**TASK INSTRUCTIONS**
Search the records for the string "color" and copy every line in which it appears.

**RECORDS TO PROCESS**
──────
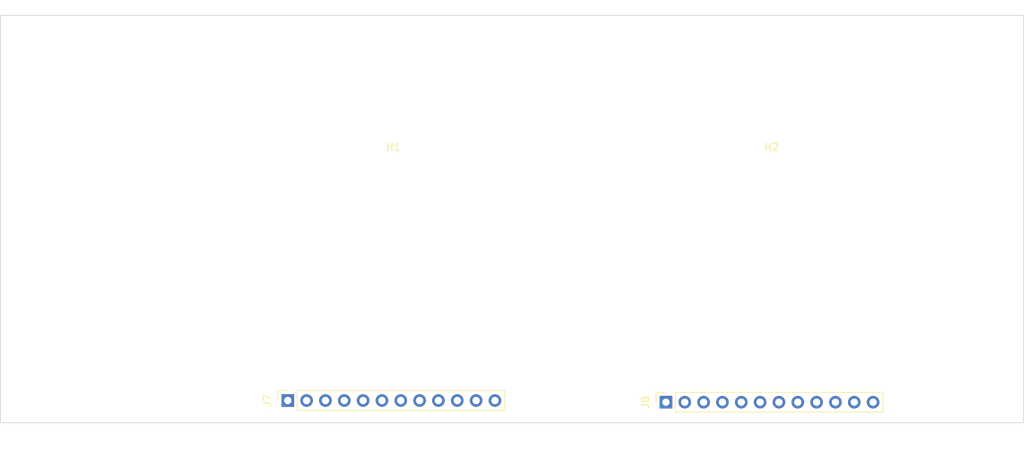
<source format=kicad_pcb>
(kicad_pcb (version 20211014) (generator pcbnew)

  (general
    (thickness 1.6)
  )

  (paper "A4")
  (title_block
    (title "Feather ESC Power Board")
    (date "2021-11-20")
  )

  (layers
    (0 "F.Cu" signal)
    (31 "B.Cu" signal)
    (32 "B.Adhes" user "B.Adhesive")
    (33 "F.Adhes" user "F.Adhesive")
    (34 "B.Paste" user)
    (35 "F.Paste" user)
    (36 "B.SilkS" user "B.Silkscreen")
    (37 "F.SilkS" user "F.Silkscreen")
    (38 "B.Mask" user)
    (39 "F.Mask" user)
    (40 "Dwgs.User" user "User.Drawings")
    (41 "Cmts.User" user "User.Comments")
    (42 "Eco1.User" user "User.Eco1")
    (43 "Eco2.User" user "User.Eco2")
    (44 "Edge.Cuts" user)
    (45 "Margin" user)
    (46 "B.CrtYd" user "B.Courtyard")
    (47 "F.CrtYd" user "F.Courtyard")
    (48 "B.Fab" user)
    (49 "F.Fab" user)
    (50 "User.1" user)
    (51 "User.2" user)
    (52 "User.3" user)
    (53 "User.4" user)
    (54 "User.5" user)
    (55 "User.6" user)
    (56 "User.7" user)
    (57 "User.8" user)
    (58 "User.9" user)
  )

  (setup
    (stackup
      (layer "F.SilkS" (type "Top Silk Screen"))
      (layer "F.Paste" (type "Top Solder Paste"))
      (layer "F.Mask" (type "Top Solder Mask") (color "Green") (thickness 0.01))
      (layer "F.Cu" (type "copper") (thickness 0.035))
      (layer "dielectric 1" (type "core") (thickness 1.51) (material "FR4") (epsilon_r 4.5) (loss_tangent 0.02))
      (layer "B.Cu" (type "copper") (thickness 0.035))
      (layer "B.Mask" (type "Bottom Solder Mask") (color "Green") (thickness 0.01))
      (layer "B.Paste" (type "Bottom Solder Paste"))
      (layer "B.SilkS" (type "Bottom Silk Screen"))
      (copper_finish "None")
      (dielectric_constraints no)
    )
    (pad_to_mask_clearance 0)
    (pcbplotparams
      (layerselection 0x00010fc_ffffffff)
      (disableapertmacros false)
      (usegerberextensions false)
      (usegerberattributes true)
      (usegerberadvancedattributes true)
      (creategerberjobfile true)
      (svguseinch false)
      (svgprecision 6)
      (excludeedgelayer true)
      (plotframeref false)
      (viasonmask false)
      (mode 1)
      (useauxorigin false)
      (hpglpennumber 1)
      (hpglpenspeed 20)
      (hpglpendiameter 15.000000)
      (dxfpolygonmode true)
      (dxfimperialunits true)
      (dxfusepcbnewfont true)
      (psnegative false)
      (psa4output false)
      (plotreference true)
      (plotvalue true)
      (plotinvisibletext false)
      (sketchpadsonfab false)
      (subtractmaskfromsilk false)
      (outputformat 1)
      (mirror false)
      (drillshape 1)
      (scaleselection 1)
      (outputdirectory "")
    )
  )

  (net 0 "")
  (net 1 "GND")
  (net 2 "VBAT")
  (net 3 "unconnected-(J7-Pad9)")
  (net 4 "unconnected-(J7-Pad10)")
  (net 5 "unconnected-(J8-Pad9)")
  (net 6 "unconnected-(J8-Pad10)")
  (net 7 "/PHASE21")
  (net 8 "/PHASE11")
  (net 9 "/GATE1L1")
  (net 10 "unconnected-(J7-Pad12)")
  (net 11 "/GATE2H1")
  (net 12 "/GATE1H1")
  (net 13 "/GATE2L1")
  (net 14 "/PHASE22")
  (net 15 "/PHASE12")
  (net 16 "/GATE1H2")
  (net 17 "/GATE1L2")
  (net 18 "/GATE2L2")
  (net 19 "unconnected-(J8-Pad8)")
  (net 20 "/GATE2H2")
  (net 21 "GNDSHUNT")
  (net 22 "unconnected-(J8-Pad1)")
  (net 23 "unconnected-(J7-Pad2)")
  (net 24 "unconnected-(J8-Pad2)")

  (footprint "Connector_PinSocket_2.54mm:PinSocket_1x12_P2.54mm_Vertical" (layer "F.Cu") (at 113.76 95 90))

  (footprint "featheresc:MountingHole_M3_with_standoff" (layer "F.Cu") (at 128 65))

  (footprint "Connector_PinSocket_2.54mm:PinSocket_1x12_P2.54mm_Vertical" (layer "F.Cu") (at 164.76 95.225 90))

  (footprint "featheresc:MountingHole_M3_with_standoff" (layer "F.Cu") (at 179 65))

  (gr_line (start 179 41) (end 179 103) (layer "Dwgs.User") (width 0.15) (tstamp 2fae1516-9824-404a-898f-244e889c1c53))
  (gr_line (start 128 41) (end 128 103) (layer "Dwgs.User") (width 0.15) (tstamp c321a5be-15b5-4a1f-af91-cf627740f555))
  (gr_rect (start 75 43) (end 213 98) (layer "Edge.Cuts") (width 0.1) (fill none) (tstamp b743b45f-5767-41be-9c75-f5724f530c52))

)

</source>
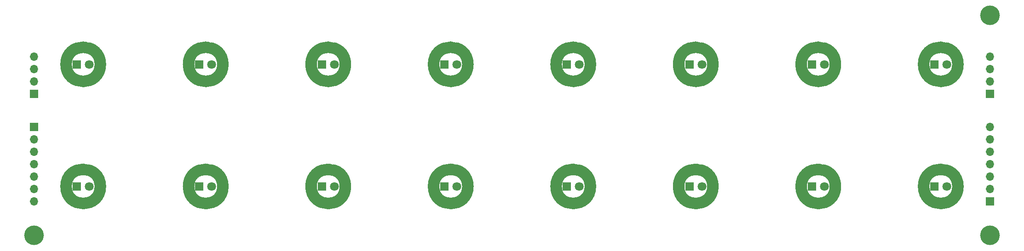
<source format=gbr>
%TF.GenerationSoftware,KiCad,Pcbnew,(5.1.7-0-10_14)*%
%TF.CreationDate,2020-10-27T13:19:28-03:00*%
%TF.ProjectId,macedo module 3,6d616365-646f-4206-9d6f-64756c652033,1*%
%TF.SameCoordinates,Original*%
%TF.FileFunction,Soldermask,Top*%
%TF.FilePolarity,Negative*%
%FSLAX46Y46*%
G04 Gerber Fmt 4.6, Leading zero omitted, Abs format (unit mm)*
G04 Created by KiCad (PCBNEW (5.1.7-0-10_14)) date 2020-10-27 13:19:28*
%MOMM*%
%LPD*%
G01*
G04 APERTURE LIST*
%ADD10C,2.350000*%
%ADD11C,4.000000*%
%ADD12C,1.800000*%
%ADD13R,1.800000X1.800000*%
%ADD14O,1.700000X1.700000*%
%ADD15R,1.700000X1.700000*%
G04 APERTURE END LIST*
D10*
%TO.C,SW2*%
X65600000Y-99400000D02*
G75*
G03*
X65600000Y-99400000I-3500000J0D01*
G01*
%TO.C,SW1*%
X65600000Y-74400000D02*
G75*
G03*
X65600000Y-74400000I-3500000J0D01*
G01*
%TO.C,SW3*%
X90600000Y-74400000D02*
G75*
G03*
X90600000Y-74400000I-3500000J0D01*
G01*
%TO.C,SW4*%
X90600000Y-99400000D02*
G75*
G03*
X90600000Y-99400000I-3500000J0D01*
G01*
%TO.C,SW5*%
X115600000Y-74400000D02*
G75*
G03*
X115600000Y-74400000I-3500000J0D01*
G01*
%TO.C,SW6*%
X115600000Y-99400000D02*
G75*
G03*
X115600000Y-99400000I-3500000J0D01*
G01*
%TO.C,SW7*%
X140600000Y-74400000D02*
G75*
G03*
X140600000Y-74400000I-3500000J0D01*
G01*
%TO.C,SW8*%
X140600000Y-99400000D02*
G75*
G03*
X140600000Y-99400000I-3500000J0D01*
G01*
%TO.C,SW9*%
X165600000Y-74400000D02*
G75*
G03*
X165600000Y-74400000I-3500000J0D01*
G01*
%TO.C,SW10*%
X165600000Y-99400000D02*
G75*
G03*
X165600000Y-99400000I-3500000J0D01*
G01*
%TO.C,SW11*%
X190600000Y-74400000D02*
G75*
G03*
X190600000Y-74400000I-3500000J0D01*
G01*
%TO.C,SW12*%
X190600000Y-99400000D02*
G75*
G03*
X190600000Y-99400000I-3500000J0D01*
G01*
%TO.C,SW13*%
X215600000Y-74400000D02*
G75*
G03*
X215600000Y-74400000I-3500000J0D01*
G01*
%TO.C,SW14*%
X215600000Y-99400000D02*
G75*
G03*
X215600000Y-99400000I-3500000J0D01*
G01*
%TO.C,SW15*%
X240600000Y-74400000D02*
G75*
G03*
X240600000Y-74400000I-3500000J0D01*
G01*
%TO.C,SW16*%
X240600000Y-99400000D02*
G75*
G03*
X240600000Y-99400000I-3500000J0D01*
G01*
%TD*%
D11*
%TO.C,REF\u002A\u002A*%
X247100000Y-64400000D03*
%TD*%
%TO.C,REF\u002A\u002A*%
X247100000Y-109400000D03*
%TD*%
%TO.C,REF\u002A\u002A*%
X52100000Y-109400000D03*
%TD*%
D12*
%TO.C,D1*%
X63340000Y-74400000D03*
D13*
X60800000Y-74400000D03*
%TD*%
%TO.C,D2*%
X60800000Y-99400000D03*
D12*
X63340000Y-99400000D03*
%TD*%
D13*
%TO.C,D3*%
X85800000Y-74400000D03*
D12*
X88340000Y-74400000D03*
%TD*%
D13*
%TO.C,D4*%
X85800000Y-99400000D03*
D12*
X88340000Y-99400000D03*
%TD*%
%TO.C,D5*%
X113340000Y-74400000D03*
D13*
X110800000Y-74400000D03*
%TD*%
%TO.C,D6*%
X110800000Y-99400000D03*
D12*
X113340000Y-99400000D03*
%TD*%
D13*
%TO.C,D7*%
X135800000Y-74400000D03*
D12*
X138340000Y-74400000D03*
%TD*%
%TO.C,D8*%
X138340000Y-99400000D03*
D13*
X135800000Y-99400000D03*
%TD*%
%TO.C,D9*%
X160800000Y-74400000D03*
D12*
X163340000Y-74400000D03*
%TD*%
%TO.C,D10*%
X163340000Y-99400000D03*
D13*
X160800000Y-99400000D03*
%TD*%
D12*
%TO.C,D11*%
X188340000Y-74400000D03*
D13*
X185800000Y-74400000D03*
%TD*%
D12*
%TO.C,D12*%
X188340000Y-99400000D03*
D13*
X185800000Y-99400000D03*
%TD*%
%TO.C,D13*%
X210800000Y-74400000D03*
D12*
X213340000Y-74400000D03*
%TD*%
%TO.C,D14*%
X213340000Y-99400000D03*
D13*
X210800000Y-99400000D03*
%TD*%
D12*
%TO.C,D15*%
X238340000Y-74400000D03*
D13*
X235800000Y-74400000D03*
%TD*%
%TO.C,D16*%
X235800000Y-99400000D03*
D12*
X238340000Y-99400000D03*
%TD*%
D14*
%TO.C,4067_conn_1*%
X247100000Y-87200000D03*
X247100000Y-89740000D03*
X247100000Y-92280000D03*
X247100000Y-94820000D03*
X247100000Y-97360000D03*
X247100000Y-99900000D03*
D15*
X247100000Y-102440000D03*
%TD*%
%TO.C,4067_conn_2*%
X52100000Y-87190000D03*
D14*
X52100000Y-89730000D03*
X52100000Y-92270000D03*
X52100000Y-94810000D03*
X52100000Y-97350000D03*
X52100000Y-99890000D03*
X52100000Y-102430000D03*
%TD*%
D15*
%TO.C,595_conn_1*%
X52100000Y-80440000D03*
D14*
X52100000Y-77900000D03*
X52100000Y-75360000D03*
X52100000Y-72820000D03*
%TD*%
D15*
%TO.C,595_conn_2*%
X247100000Y-80440000D03*
D14*
X247100000Y-77900000D03*
X247100000Y-75360000D03*
X247100000Y-72820000D03*
%TD*%
M02*

</source>
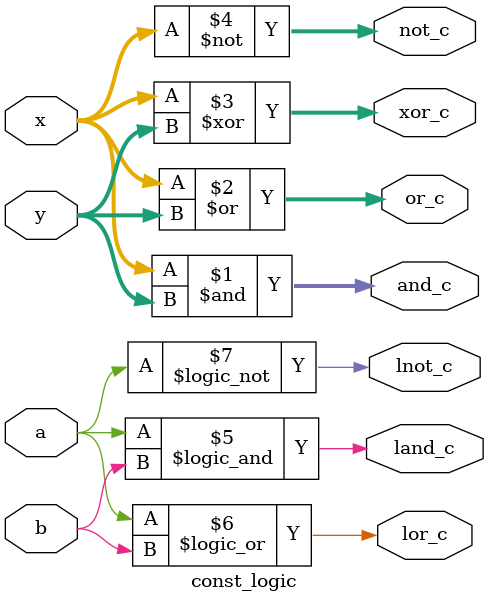
<source format=sv>


module const_logic (
    input  wire [3:0] x,
    input  wire [3:0] y,
    input  wire       a,
    input  wire       b,
    output wire [3:0] and_c,
    output wire [3:0] or_c,
    output wire [3:0] xor_c,
    output wire [3:0] not_c,   // NOT of x
    output wire       land_c,  // a && b
    output wire       lor_c,   // a || b
    output wire       lnot_c   // !a
);
    assign and_c  = x & y;
    assign or_c   = x | y;
    assign xor_c  = x ^ y;
    assign not_c  = ~x;
    assign land_c = a && b;
    assign lor_c  = a || b;
    assign lnot_c = !a;
endmodule

</source>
──────
**REPLY**
      (layer "F.Mask" (type "Top Solder Mask") (color "Green") (thickness 0.01))
      (layer "B.Mask" (type "Bottom Solder Mask") (color "Green") (thickness 0.01))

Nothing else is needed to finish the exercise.